驚いて、こけた彼女の頭上を斧が通り過ぎる。
「ちょ、ちょちょ、ちょっと! 罪人さん。急すぎますよ!」
ゴキブリのように、わさわさと地面を這って逃げる……なんというか、先までの神秘的な雰囲気も台無しだ。
「黙れ、一撃を入れられたらって約束だしな」
「わあ!」
起き上がったところで斧を振るう。が、わひゃー、とか変な奇声を上げながら、空へ飛んで逃げる。
「何で、こんな茶番を仕組んだか分からないが……てめぇも予言の関係者なんだろ? 『道化』か、『姫』さんよ」
でなければ、彼女の不可解な行動は理解できない。だが、罪人からしたらどうでもいい。予言書『罪人の書』に従ってきたが、それはその予言に魔王について書かれていたからだ。

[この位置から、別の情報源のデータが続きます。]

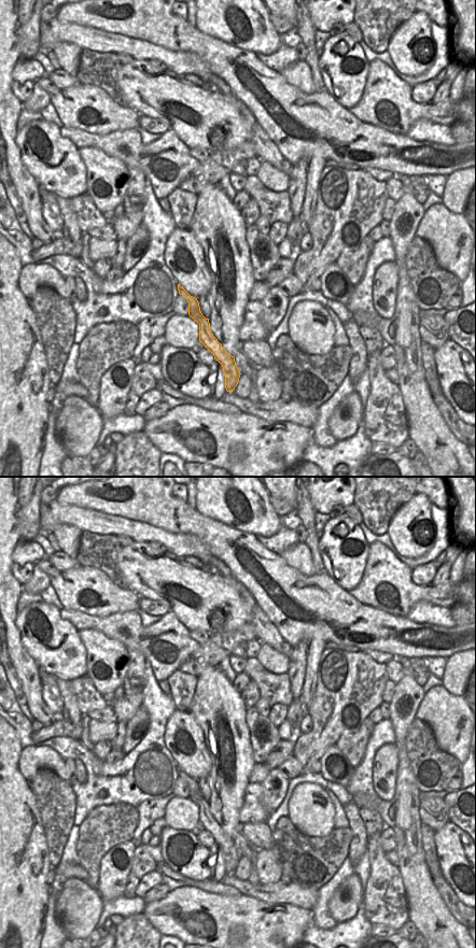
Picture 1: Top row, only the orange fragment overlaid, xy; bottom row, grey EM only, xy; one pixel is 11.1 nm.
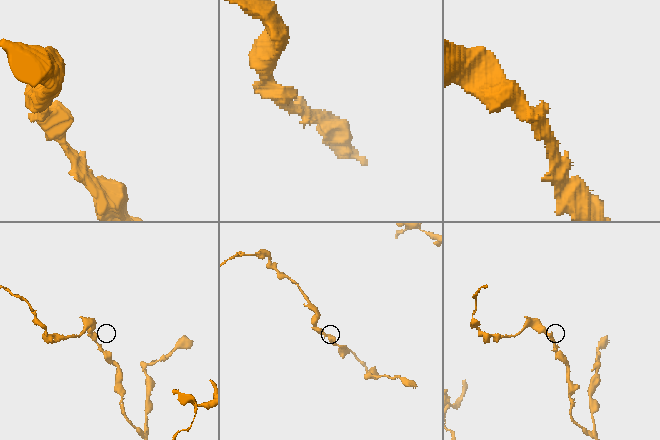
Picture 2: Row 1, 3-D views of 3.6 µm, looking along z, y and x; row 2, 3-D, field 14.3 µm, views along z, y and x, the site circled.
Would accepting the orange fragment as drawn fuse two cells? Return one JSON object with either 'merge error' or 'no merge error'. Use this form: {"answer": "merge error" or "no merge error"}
{"answer": "no merge error"}

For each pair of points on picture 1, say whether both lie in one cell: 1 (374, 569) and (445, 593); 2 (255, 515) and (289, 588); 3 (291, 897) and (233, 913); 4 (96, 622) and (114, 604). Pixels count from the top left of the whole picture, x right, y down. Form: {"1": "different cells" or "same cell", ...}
{"1": "same cell", "2": "different cells", "3": "different cells", "4": "different cells"}

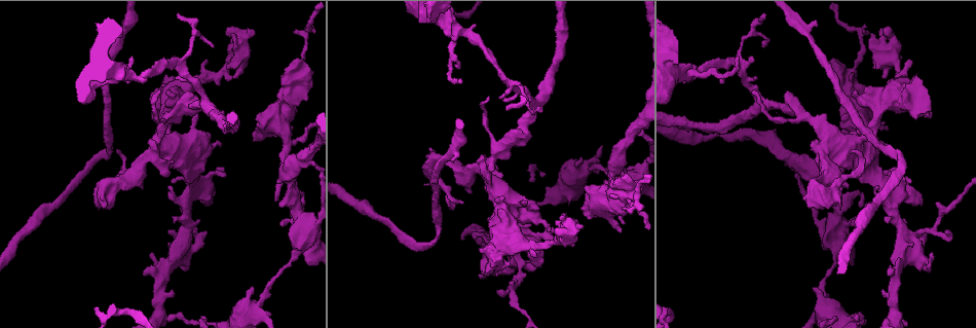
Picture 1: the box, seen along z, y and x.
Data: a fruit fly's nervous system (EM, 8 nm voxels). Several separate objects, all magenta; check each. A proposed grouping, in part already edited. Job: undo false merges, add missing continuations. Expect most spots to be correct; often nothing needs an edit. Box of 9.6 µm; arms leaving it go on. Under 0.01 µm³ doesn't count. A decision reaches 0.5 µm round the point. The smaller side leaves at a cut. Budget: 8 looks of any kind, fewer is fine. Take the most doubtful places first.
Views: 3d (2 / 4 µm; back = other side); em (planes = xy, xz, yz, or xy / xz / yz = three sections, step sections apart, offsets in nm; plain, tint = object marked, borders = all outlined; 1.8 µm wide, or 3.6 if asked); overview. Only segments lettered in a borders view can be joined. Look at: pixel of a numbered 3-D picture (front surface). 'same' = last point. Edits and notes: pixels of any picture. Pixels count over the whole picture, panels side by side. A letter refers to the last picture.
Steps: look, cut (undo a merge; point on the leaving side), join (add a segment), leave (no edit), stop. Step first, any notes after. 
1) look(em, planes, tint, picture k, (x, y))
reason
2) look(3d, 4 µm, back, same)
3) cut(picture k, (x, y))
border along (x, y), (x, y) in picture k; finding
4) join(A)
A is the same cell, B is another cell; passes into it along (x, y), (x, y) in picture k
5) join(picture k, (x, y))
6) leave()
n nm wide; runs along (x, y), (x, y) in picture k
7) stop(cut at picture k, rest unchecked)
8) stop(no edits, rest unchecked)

look(em, yz, step 16, tint, picture 1, (526, 237))
looks like a crossing

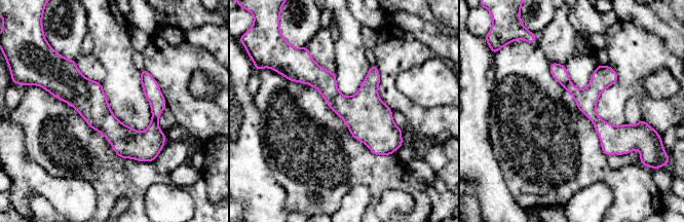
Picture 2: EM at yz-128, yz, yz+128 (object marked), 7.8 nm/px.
look(em, planes, tint, same)
another direction

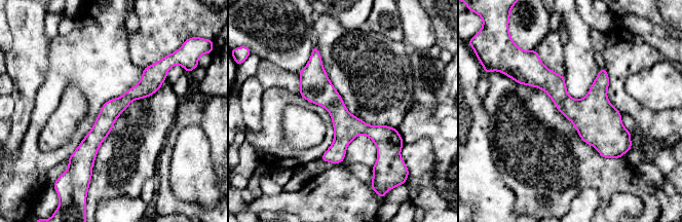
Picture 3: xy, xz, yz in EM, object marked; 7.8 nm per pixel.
look(em, planes, borders, same)
what lies round it

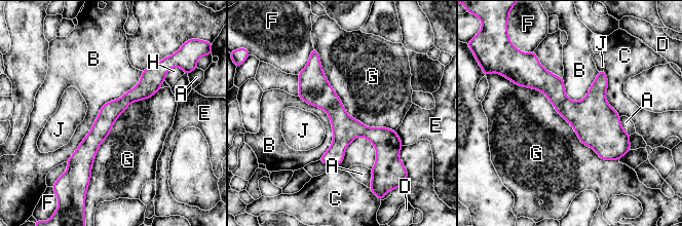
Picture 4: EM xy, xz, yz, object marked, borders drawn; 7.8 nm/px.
leave()
160 nm wide; A, B, C, D, E, F, G, H and J are other cells; border along (510, 79), (618, 160) in picture 4; one neuron here

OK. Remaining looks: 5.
look(em, yz, step 4, borders, picture 1, (293, 256))
calibre changes

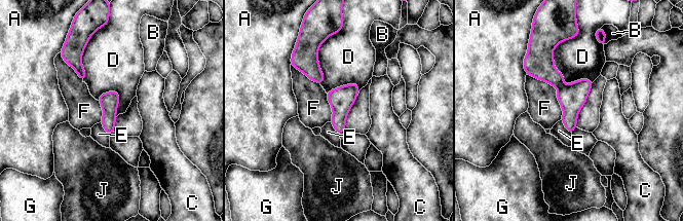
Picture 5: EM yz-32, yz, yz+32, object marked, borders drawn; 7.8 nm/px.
cut(picture 5, (572, 97))
A, B, C, D, E, F, G and J are other cells; two neurons meet here

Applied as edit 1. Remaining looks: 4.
look(em, 3.6 µm, planes, borders, picture 1, (285, 172))
sharp bend

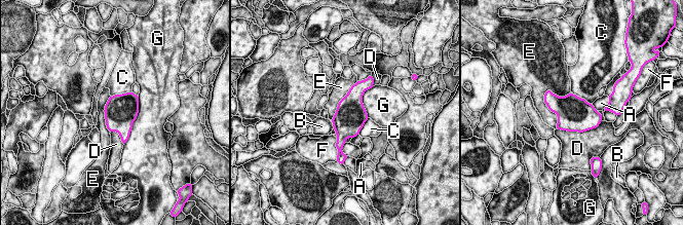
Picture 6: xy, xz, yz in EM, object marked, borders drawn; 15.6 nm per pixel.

魔王と戦うことが出来れば、この予言が破綻しようが知ったことではない。
「あ、あははははは、ざ、罪人さん。も、もう少し遊び心ってのを大事にしてくれると……」
「黙れ。俺は、この日の為に生きてきた。てめぇみたいな、魔族ごときに邪魔されてたまるか」
その言葉に、幽霊の少女が真面目な表情になる。罪人の短い言葉の中に真剣さを感じ取ったのだろう。
地面におり、罪人の目を正面から見る。
「ごめんなさい。真剣にならないといけないのは僕ですね。なら、僕も本気で対峙させてもらいます。けど、すみません、僕は見ての通り戦うことが出来ない。だから、代理を立てます」
「あ? 代理なんてどこに」
「――ここにいますよ。罪人様」
背後から響く、声と殺気。振り返り様に、斧を振るう。
キン、という音を立ててはじかれる。罪人の斧をはじいたのはナイフ。
罪人が一瞬、驚いたような表情を浮かべる。
力任せの一撃とはいえ、斧の一撃をナイフではじく技量は凄まじいが、だが罪人が驚いたのはそこではない。
「てめぇ、何でここにいる。セールスマン」
そう、それは罪人のバックアップに回っているはずの死の商人セールスマンだ。
その言葉に、セールスマンが困ったような表情を浮かべる。
「何故、と申されても、私も雇われの身でして、現在、そこにおられる空鳴様の命令に従うよう申し付かっております」
「あ? てめぇ、俺との契約はどうなった。日々、商売は信頼が大事だって言ってたのはてめぇだよな?」
「おっしゃる通りです。ですが、この契約は、あなたの契約より前からのお依頼でして、あなたを騙すのも契約のうちです。ご了承ください」
「納得いくかよ! 何の意味があってそんな茶番を仕組んだ!」
「すべては予言の為です。私の雇い主は七森の予言に関係する者です。あなたも予言の重大さを理解しているでしょう。ですから――」
怒りにまかせた一撃。そう、罪人は彼を信じていた。
長い逃亡生活で、異界からこの世界に逃げる手筈を用意してくれたのは目の前の男だ。
金銭的な関係。だが、それでも、罪人は友情めいたものを感じていた。もっとも、そう感じていたのは罪人だけのようだ。
「……そうか、てめぇも敵か」
「そうなりますね」
「じゃあ、仕方がない。主のおわす天の国に送ってやるよ」
「それはご勘弁」
その言葉を無視し、罪人はヤクザ蹴りをかます。下をおろそかにしていたセールスマンの腹部に蹴りが決まる。
「ぐふっ」
腹部を抱え、よろめくセールスマン。その無防備な首に斧を振り下ろそうとし――
背筋に冷たいものが走る。
「……っ!」
セールスマンの手を見る。その手にあるのは100円玉。まるで、コイントスをするかのように、握った拳の親指の上におかれている。
その先にあるのは、罪人の顔面だ。
(やばいっ)
罠だ、と気づくと同時に何らかの魔術の気配を察知。斧で顔を隠す。
生まれるのは三つの音。一つはコインを弾く音。もう一つは、キィン、と響く共鳴音、そして、盾に使った斧から伝わる金属と金属がぶつかり合う轟音だ。
「くっ!」
身体が浮き上がり、地面へと叩きつけられる。
起き上がろうと、身体を起そうとする。だが、その隙を敵が見逃すはずがない。
その腕には十円玉。矢が放たれる。閃光を放つその一撃は罪人の足に直撃し……
「―――――っ!!!!」
声にならない悲鳴が響き渡った。
逃げ回ってばかりの主人公。今度はちゃんと戦います。